Wema Bank plc will next month begin to issue the second tranche of the N50 billion programme, targeted at raising its Tier II capital, Ademola Adebise, deputy chief executive said on Wednesday.
The bank is expected to officially announce to this to its shareholders as it holds its annual general meeting next month.
Wema Bank approached the money market in November 2017 to raise N25 billion in two Series under a commercial paper Program; Series 1 N10 billion – 182-day tenor and Series 2: N15 billion- 270-day tenor. Given the relative decline in interest rates and possible growth within the economy, the Bank will be re-opening the 2nd series of its N50 billion debt issuance program.
Adebise said the mid-tier lender hoped to boost its capital ratio, which is at 14.3 percent, higher than the regulatory minimum of 10 percent, Reuters report.
Wema expects 10 percent loan growth in 2018 targeting small firms, compared with a 4.92 percent drop in loan volume last year. The bank had aimed to grow loans by 1.5 percent in 2017.
In its audited financial result for the year ended December 31st, 2017 the innovative bank, which launched ALAT, Africa’s first fully digital bank, confirmed the growth of its groos earnings by 20.07 percent, from N54.36 billion in Full Year 2016 to N65.27 billion in full year 2017.
The growth was supported by the launch of ALAT – Nigeria’s first fully digital Bank, enhancing Wema Bank’s already existing alternate platforms which recorded a combined growth rate of 205.67 percent in transactions executed and with an estimated 30,000 accounts opened monthly.
“Despite the slow start to the year, 2017 recorded significant progress, highlighted by the introduction of the Investor & Exporters (I&E) window and recovery in oil prices,” Segun Oloketuyi, managing director/CEO said.
The Bank’s earnings from non-interest income remained strong, growing by 24.44 percent from N9.80 billion in 2016 to N12.19 billion in 2017; surpassing its 2017 guidance of a 19 percent growth rate.
The Bank closed with a Profit before Tax (PBT) of N3.01 billion (2016; N3.24 billion), despite reporting an increase in impairment charges which rose from N0.42 billion in 2016 to N2.18 billion in 2017.
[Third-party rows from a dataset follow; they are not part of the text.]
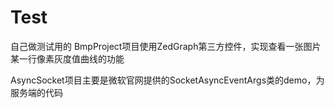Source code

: Test
====

自己做测试用的
BmpProject项目使用ZedGraph第三方控件，实现查看一张图片某一行像素灰度值曲线的功能

AsyncSocket项目主要是微软官网提供的SocketAsyncEventArgs类的demo，为服务端的代码
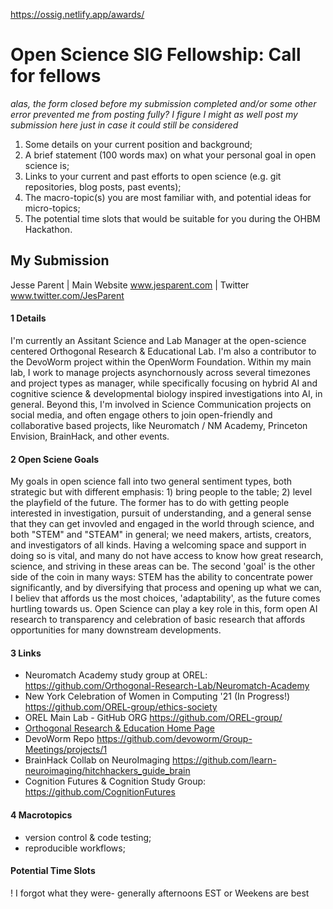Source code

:https://ossig.netlify.app/awards/
# Open Science SIG Fellowship: Call for fellows
*alas, the form closed before my submission completed and/or some other error prevented me from posting fully? I figure I might as well post my submission here just in case it could still be considered*

1. Some details on your current position and background;
1. A brief statement (100 words max) on what your personal goal in open science is;
1. Links to your current and past efforts to open science (e.g. git repositories, blog posts, past events);
1. The macro-topic(s) you are most familiar with, and potential ideas for micro-topics;
1. The potential time slots that would be suitable for you during the OHBM Hackathon.

## My Submission
Jesse Parent | Main Website www.jesparent.com | Twitter www.twitter.com/JesParent

#### 1 Details
I'm currently an Assitant Science and Lab Manager at the open-science centered Orthogonal Research & Educational Lab. I'm also a contributor to the DevoWorm project within the OpenWorm Foundation. 
Within my main lab, I work to manage projects asynchornously across several timezones and project types as manager, while specifically focusing on hybrid AI and cognitive science & developmental biology inspired investigations into AI, in general. 
Beyond this, I'm involved in Science Communication projects on social media, and often engage others to join open-friendly and collaborative based projects, like Neuromatch / NM Academy, Princeton Envision, BrainHack, and other events. 
#### 2 Open Sciene Goals
My goals in open science fall into two general sentiment types, both strategic but with different emphasis: 1) bring people to the table; 2) level the playfield of the future.
The former has to do with getting people interested in investigation, pursuit of understanding, and a general sense that they can get invovled and engaged in the world through science, and both "STEM" and "STEAM" in general;
we need makers, artists, creators, and investigators of all kinds. Having a welcoming space and support in doing so is vital, and many do not have access to know how great research, science, and striving in these areas can be. 
The second 'goal' is the other side of the coin in many ways: STEM has the ability to concentrate power significantly, and by diversifying that process and opening up what we can, I believ that affords us the most choices, 'adaptability', 
as the future comes hurtling towards us. Open Science can play a key role in this, form open AI research to transparency and celebration of basic research that affords opportunities for many downstream developments.
#### 3 Links
- Neuromatch Academy study group at OREL: https://github.com/Orthogonal-Research-Lab/Neuromatch-Academy
- New York Celebration of Women in Computing '21 (In Progress!) https://github.com/OREL-group/ethics-society
- OREL Main Lab - GitHub ORG https://github.com/OREL-group/ 
- [Orthogonal Research & Education Home Page](https://orthogonal-research.weebly.com/)
- DevoWorm Repo https://github.com/devoworm/Group-Meetings/projects/1
- BrainHack Collab on NeuroImaging https://github.com/learn-neuroimaging/hitchhackers_guide_brain
- Cognition Futures & Cognition Study Group: https://github.com/CognitionFutures 
#### 4 Macrotopics
- version control & code testing;
- reproducible workflows;
#### Potential Time Slots
! I forgot what they were- generally afternoons EST or Weekens are best


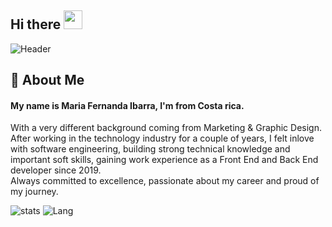 ## Hi there <img src="https://raw.githubusercontent.com/MartinHeinz/MartinHeinz/master/wave.gif" width="30px">

![Header](https://user-images.githubusercontent.com/72529665/121756063-29523e80-cad6-11eb-8e3f-ab6e4a83474a.png)

## :crystal_ball: About Me
#### My name is Maria Fernanda Ibarra, I'm from Costa rica.
<p> 
  With a very different background coming from Marketing & Graphic Design. <br/>
  After working in the technology industry for a couple of years, I felt inlove with software engineering, building strong technical knowledge and important soft   skills, gaining work experience as a Front End and Back End developer since 2019. <br/>
  Always committed to excellence, passionate about my career and proud of my journey.
<p/>

![stats](https://github-readme-stats.vercel.app/api?username=fernandaibarra&show_icons=true&theme=material-palenight)
![Lang](https://github-readme-stats.vercel.app/api/top-langs/?username=fernandaibarra&layout=compact&theme=material-palenight)



<!--
**FernandaIbarra/FernandaIbarra** is a ✨ _special_ ✨ repository because its `README.md` (this file) appears on your GitHub profile.

Here are some ideas to get you started:

- 🔭 I’m currently working on ...
- 🌱 I’m currently learning ...
- 👯 I’m looking to collaborate on ...
- 🤔 I’m looking for help with ...
- 💬 Ask me about ...
- 📫 How to reach me: ...
- 😄 Pronouns: ...
- ⚡ Fun fact: ...

![Anurag's GitHub stats](https://github-readme-stats.vercel.app/api?username=anuraghazra&show_icons=true&theme=radical)

-->
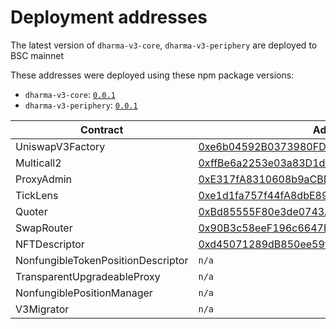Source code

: # Deployment addresses

The latest version of `dharma-v3-core`, `dharma-v3-periphery` are deployed to BSC mainnet

These addresses were deployed using these npm package versions:

- `dharma-v3-core`: [`0.0.1`](https://github.com/Uniswap/dharma-v3-core/tree/v0.0.1)
- `dharma-v3-periphery`: [`0.0.1`](https://github.com/Uniswap/dharma-v3-periphery/tree/v0.0.1)

| Contract                           | Address                                      |
| ---------------------------------- | -------------------------------------------- |
| UniswapV3Factory                   | [0xe6b04592B0373980FD8EB8A66Ca12a8Edc937964](https://bscscan.com/address/0xe6b04592B0373980FD8EB8A66Ca12a8Edc937964) |
| Multicall2                         | [0xffBe6a2253e03a83D1ddE16e4F5f2F58184AbabB](https://bscscan.com/address/0xffBe6a2253e03a83D1ddE16e4F5f2F58184AbabB) | 
| ProxyAdmin                         | [0xE317fA8310608b9aCBDC5d9fe8BA3f29dE7665De](https://bscscan.com/address/0xE317fA8310608b9aCBDC5d9fe8BA3f29dE7665De) |
| TickLens                           | [0xe1d1fa757f44fA8dbE8964dda9BBD8F7C4BFcF09](https://bscscan.com/address/0xe1d1fa757f44fA8dbE8964dda9BBD8F7C4BFcF09) |
| Quoter                             | [0xBd85555F80e3de0743ACe421b46eC3A8C97b7bD2](https://bscscan.com/address/0xBd85555F80e3de0743ACe421b46eC3A8C97b7bD2) |
| SwapRouter                         | [0x90B3c58eeF196c6647EEB5957c5Ad003d3A1B643](https://bscscan.com/address/0x90B3c58eeF196c6647EEB5957c5Ad003d3A1B643) |
| NFTDescriptor                      | [0xd45071289dB850ee59f64EeA7AC689D117580f0F](https://bscscan.com/address/0xd45071289dB850ee59f64EeA7AC689D117580f0F) |
| NonfungibleTokenPositionDescriptor | `n/a                                       ` |
| TransparentUpgradeableProxy        | `n/a                                       ` | 
| NonfungiblePositionManager         | `n/a                                       ` | 
| V3Migrator                         | `n/a                                       ` |
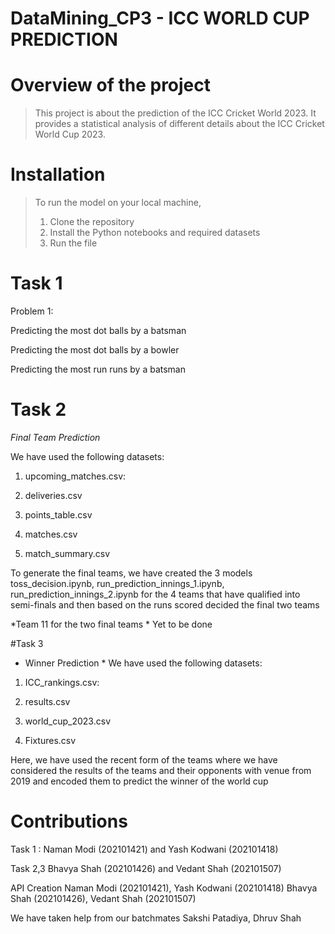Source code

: # DataMining_CP3 - ICC WORLD CUP PREDICTION

# Overview of the project 
> This project is about the prediction of the ICC Cricket World 2023. It provides a statistical analysis of different details about the ICC Cricket World Cup 2023.

# Installation
> To run the model on your local machine,
> 1. Clone the repository
> 2. Install the Python notebooks and required datasets
> 3. Run the file


# Task 1

Problem 1:

Predicting the most dot balls by a batsman 

Predicting the most dot balls by a bowler

Predicting the most run runs by a batsman 

# Task 2 

*Final Team Prediction* 

We have used the following datasets: 

1. upcoming_matches.csv:

2. deliveries.csv

3. points_table.csv

4. matches.csv

5. match_summary.csv

To generate the final teams, we have created the 3 models 
toss_decision.ipynb, run_prediction_innings_1.ipynb, run_prediction_innings_2.ipynb
for the 4 teams that have qualified into semi-finals and then based on the runs scored decided the final two teams 

*Team 11 for the two final teams *
Yet to be done

#Task 3 

* Winner Prediction *
  We have used the following datasets: 

1. ICC_rankings.csv:

2. results.csv

3. world_cup_2023.csv

4. Fixtures.csv

Here, we have used the recent form of the teams where we have considered the results of the teams and their opponents with venue from 2019 and encoded them to predict the winner of the world cup

# Contributions 

Task 1 : 
 Naman Modi (202101421) and Yash Kodwani (202101418)

 Task 2,3 
 Bhavya Shah (202101426) and Vedant Shah (202101507)

 API Creation 
 Naman Modi (202101421), Yash Kodwani (202101418)
 Bhavya Shah (202101426), Vedant Shah (202101507)

 We have taken help from our batchmates
Sakshi Patadiya, Dhruv Shah
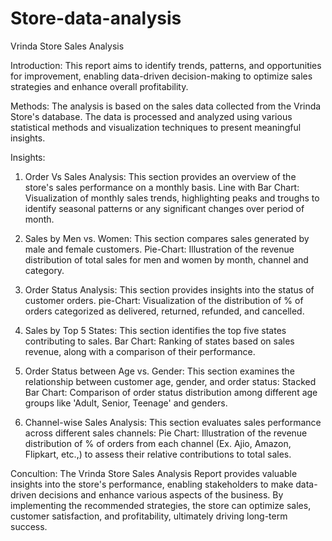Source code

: # Store-data-analysis
Vrinda Store Sales Analysis

Introduction: 
      This report aims to identify trends, patterns, and opportunities for improvement, 
      enabling data-driven decision-making to optimize sales strategies and enhance overall profitability.

Methods:
      The analysis is based on the sales data collected from the Vrinda Store's database. 
      The data is processed and analyzed using various statistical methods and visualization techniques to present meaningful insights.

Insights:
1. Order Vs Sales Analysis:
         This section provides an overview of the store's sales performance on a monthly basis.
   Line with Bar Chart: Visualization of monthly sales trends, highlighting peaks and troughs to identify seasonal patterns or any significant changes over period of month.

2. Sales by Men vs. Women:
         This section compares sales generated by male and female customers.
   Pie-Chart: Illustration of the revenue distribution of total sales for men and women by month, channel and category.

3. Order Status Analysis:
        This section provides insights into the status of customer orders.
   pie-Chart: Visualization of the distribution of % of orders categorized as delivered, returned, refunded, and cancelled.

4. Sales by Top 5 States:
        This section identifies the top five states contributing to sales.
  Bar Chart: Ranking of states based on sales revenue, along with a comparison of their performance.

5. Order Status between Age vs. Gender:
        This section examines the relationship between customer age, gender, and order status:
  Stacked Bar Chart: Comparison of order status distribution among different age groups like 'Adult, Senior, Teenage' and genders.

6. Channel-wise Sales Analysis:
        This section evaluates sales performance across different sales channels:
  Pie Chart: Illustration of the revenue distribution of % of orders from each channel (Ex. Ajio, Amazon, Flipkart, etc.,)
  to assess their relative contributions to total sales.

Concultion:
      The Vrinda Store Sales Analysis Report provides valuable insights into the store's performance, enabling stakeholders to make data-driven decisions and enhance various aspects of the business. 
By implementing the recommended strategies, the store can optimize sales, customer satisfaction, and profitability, ultimately driving long-term success.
In October last year, the Bank held its Extra-Ordinary General Meeting (EGM) towards its proposed Capital Reorganisation Scheme.
“I am delighted to announce that the exercise has been concluded, with all relevant regulatory approvals in place and duly passed and reflected in the 2017 financial year accounts. As earlier highlighted, the conclusion of the exercise would lead to an efficient balance sheet, as ploughed back profit can be capitalised to grow the business while positioning the Bank for dividend payment in the near term”, the CEO said.
Tunde Mabawonku, Chief Finance Officer, noted that the Bank’s 2017 result was reflective of its continued resilience despite realities arising from increased impairment charges during the period.
“Risk management remains at the core of our operations, as we leverage on our prudent risk management practices and reported a Non-Performing Loan (NPL) ratio of 3.52 percent (2016; 5.01%) while our Capital Adequacy Ratio (CAR), closed at 14.32 percent (2016; 11.07%). We remain confident, that the Bank’s credit rating will continue to remain affirmed at investment grade level,” Mabawonku noted.